══ SOURCE INFORMATION

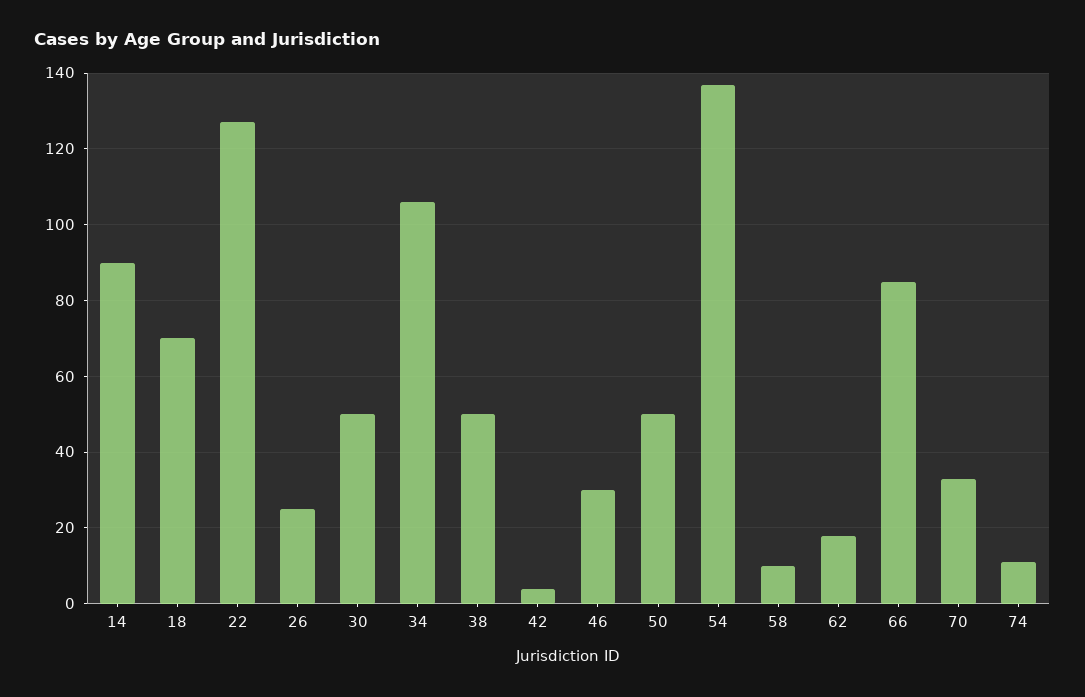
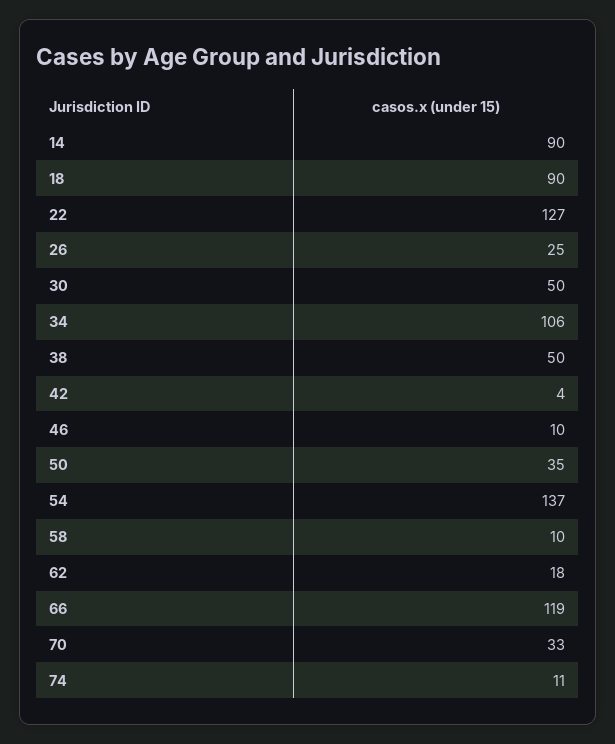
  {
    "14": 90,
-   "18": 70,
+   "18": 90,
    "22": 127,
    "26": 25,
    "30": 50,
    "34": 106,
    "38": 50,
    "42": 4,
-   "46": 30,
+   "46": 10,
-   "50": 50,
+   "50": 35,
    "54": 137,
    "58": 10,
    "62": 18,
-   "66": 85,
+   "66": 119,
    "70": 33,
    "74": 11
  }

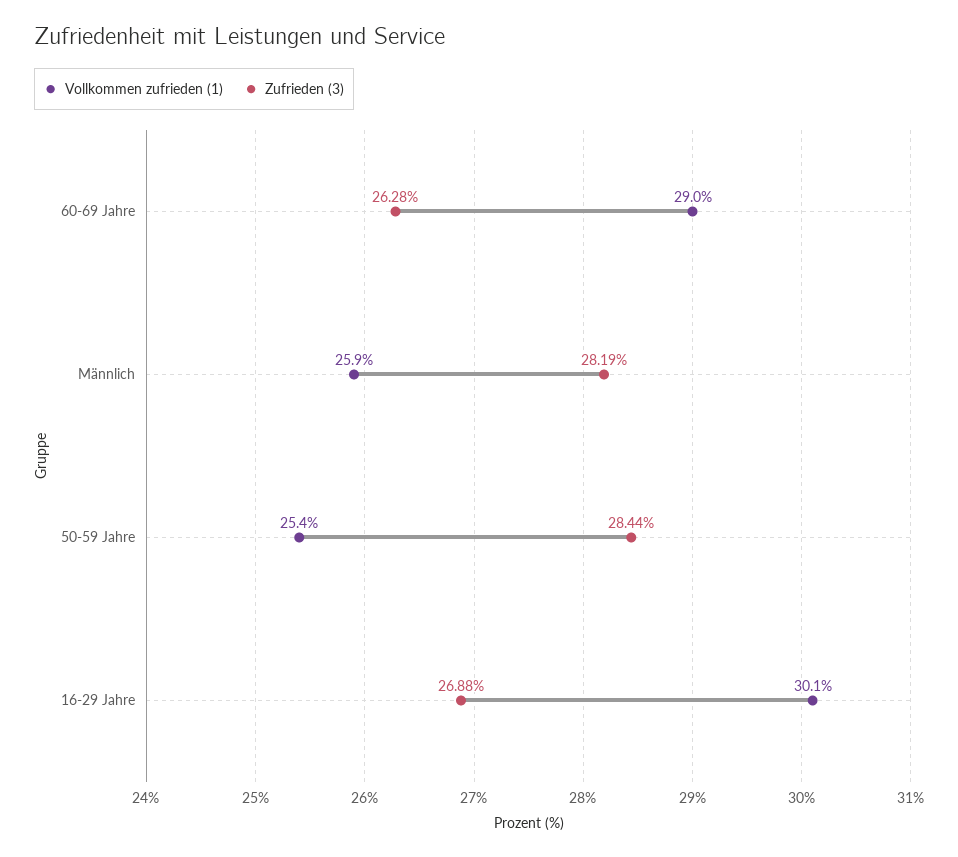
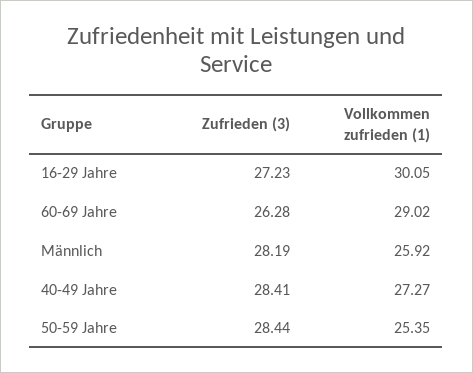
  {
    "Vollkommen zufrieden (1)": {
      "60-69 Jahre": 29.02,
      "Männlich": 25.92,
      "50-59 Jahre": 25.35,
-     "16-29 Jahre": 30.05
+     "16-29 Jahre": 30.05,
+     "40-49 Jahre": 27.27
    },
    "Zufrieden (3)": {
      "60-69 Jahre": 26.28,
      "Männlich": 28.19,
      "50-59 Jahre": 28.44,
-     "16-29 Jahre": 26.88
+     "16-29 Jahre": 27.23,
+     "40-49 Jahre": 28.41
    }
  }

════

TASK TO COMPLETE: Each entry above should be written out verbatim, minus its pictures.

RESPONSE BOX:
  {
    "14": 90,
-   "18": 70,
+   "18": 90,
    "22": 127,
    "26": 25,
    "30": 50,
    "34": 106,
    "38": 50,
    "42": 4,
-   "46": 30,
+   "46": 10,
-   "50": 50,
+   "50": 35,
    "54": 137,
    "58": 10,
    "62": 18,
-   "66": 85,
+   "66": 119,
    "70": 33,
    "74": 11
  }

  {
    "Vollkommen zufrieden (1)": {
      "60-69 Jahre": 29.02,
      "Männlich": 25.92,
      "50-59 Jahre": 25.35,
-     "16-29 Jahre": 30.05
+     "16-29 Jahre": 30.05,
+     "40-49 Jahre": 27.27
    },
    "Zufrieden (3)": {
      "60-69 Jahre": 26.28,
      "Männlich": 28.19,
      "50-59 Jahre": 28.44,
-     "16-29 Jahre": 26.88
+     "16-29 Jahre": 27.23,
+     "40-49 Jahre": 28.41
    }
  }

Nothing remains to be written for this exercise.